そう言って笑うそいつはやけに嬉しそうだった。俺にはそんなに嬉しそうにする理由が分からない。それに、懐くってなんだ。人を猫みたいに。

「まぁ俺は二口のそういうところ嫌いじゃないけどな」

「なんだよ、きもい」

「ひでぇ!」

ああ、こいつは本当にいい奴なんだ。俺もお前のそういうところ、嫌いじゃねぇよ。絶対に言ってやらないけど。



「遅くなってごめんなさいっ!」

あと一時間くらいで今日の練習も終わるなぁ、なんて思っていたときに、勢いよく教室の扉が開いた。少し顔を赤くした彼女は、息を切らしながら本当に申し訳なさそうな顔をする。
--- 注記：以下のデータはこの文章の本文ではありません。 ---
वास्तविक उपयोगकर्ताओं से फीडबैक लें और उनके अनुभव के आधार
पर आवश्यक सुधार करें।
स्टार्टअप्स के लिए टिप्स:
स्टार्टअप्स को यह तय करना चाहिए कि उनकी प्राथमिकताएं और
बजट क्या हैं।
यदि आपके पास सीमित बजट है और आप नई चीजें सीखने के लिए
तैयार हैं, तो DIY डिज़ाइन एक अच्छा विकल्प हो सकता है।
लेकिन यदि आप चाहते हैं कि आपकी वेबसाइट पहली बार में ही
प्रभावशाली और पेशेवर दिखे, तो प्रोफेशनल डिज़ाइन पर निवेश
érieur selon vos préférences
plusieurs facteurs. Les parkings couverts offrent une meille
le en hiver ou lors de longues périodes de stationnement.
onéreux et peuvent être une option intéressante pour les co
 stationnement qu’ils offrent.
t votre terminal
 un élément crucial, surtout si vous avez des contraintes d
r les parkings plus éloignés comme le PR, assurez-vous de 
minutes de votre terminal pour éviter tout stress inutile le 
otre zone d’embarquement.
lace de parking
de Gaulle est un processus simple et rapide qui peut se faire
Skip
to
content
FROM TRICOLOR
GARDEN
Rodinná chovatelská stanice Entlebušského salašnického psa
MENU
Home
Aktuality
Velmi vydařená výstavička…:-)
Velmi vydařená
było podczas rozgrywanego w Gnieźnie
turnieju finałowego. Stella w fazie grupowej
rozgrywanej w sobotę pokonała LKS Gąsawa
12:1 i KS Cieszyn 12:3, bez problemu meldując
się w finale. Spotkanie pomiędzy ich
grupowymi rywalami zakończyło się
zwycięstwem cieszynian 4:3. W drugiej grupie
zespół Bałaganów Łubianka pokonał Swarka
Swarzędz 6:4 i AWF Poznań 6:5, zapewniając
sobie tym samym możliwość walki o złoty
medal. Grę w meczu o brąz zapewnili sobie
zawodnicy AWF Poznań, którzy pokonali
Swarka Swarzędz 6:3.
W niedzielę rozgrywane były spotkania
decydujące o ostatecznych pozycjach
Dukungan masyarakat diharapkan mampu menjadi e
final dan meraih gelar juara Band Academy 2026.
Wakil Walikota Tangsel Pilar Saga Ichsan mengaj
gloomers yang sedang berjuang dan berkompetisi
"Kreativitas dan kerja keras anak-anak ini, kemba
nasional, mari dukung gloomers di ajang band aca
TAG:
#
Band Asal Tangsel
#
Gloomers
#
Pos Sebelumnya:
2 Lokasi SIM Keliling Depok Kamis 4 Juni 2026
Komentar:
もうあと一時間しかないのだから、今日くらい休んでしまえばいいのに。面倒だといいながらも、案外苗字は真面目だからそうも出来ないのだろうけど。

「夏期講習だっけ?お疲れ」

「ありがとう。どこまで進んだの?」

「今日は魔女のところを中心にやってるよ。
白雪姫がいないとあんまりできないからな」

「だからごめんってば!」

「はいはい〜」

彼女は俺の冗談に少し怒ったように慌てている。そんな彼女に笑いながら、台本を手に取り俺も演劇のほうに戻ることにした。たぶん、これからは白雪姫と王子のシーンの練習だろうから。


「それじゃあ名前ちゃんも来たところで、さっそくラストシーンやろっか!
やっぱり一番よく見せたいから、丁寧にやりたいの」

やけにいつもより張り切った様子の高橋に、みんな若干ひいたような苦笑いをもらす。いつもヤル気十分なのだが、どことなく今はいつも以上だ。

「ここに白雪姫が寝てもらって王子がここに立ってー、ここの台詞からね!」

机を並べただけのかなり不安定な簡易なベッドに横になるなんて、ちょっと苗字が可哀想だ。まだ大道具が出来てないのだから仕方がないけれど。彼女は不安な顔をしつつつも、恐る恐るそこに横になる。俺も言われた通りの位置にスタンバイし、高橋の合図とともに台詞を読み始めた。そういえばここのシーンを、こうやって本格的にやるのは初めてかもしれない。

「ああ、なんと美しい姫なのでしょうか。どうか目を覚ましてください」

こんなこっぱずかしい台詞を言えた自分に拍手を送りたい。なんで俺がこんな台詞、いくらなんでも気持ちが悪いな。まぁ、ほとんどこういった台詞だからもう慣れてしまったけど。慣れって怖い。
目を閉じて眠っている彼女は、初めてのシーンだからか、少し緊張しているようだ。そんな眠っているだけの彼女が羨ましくも思える。俺は手を伸ばして、そっと白雪姫の髪に触る。驚いたように小さく肩を震わせた彼女が、小動物のようでなんだか可愛らしかった。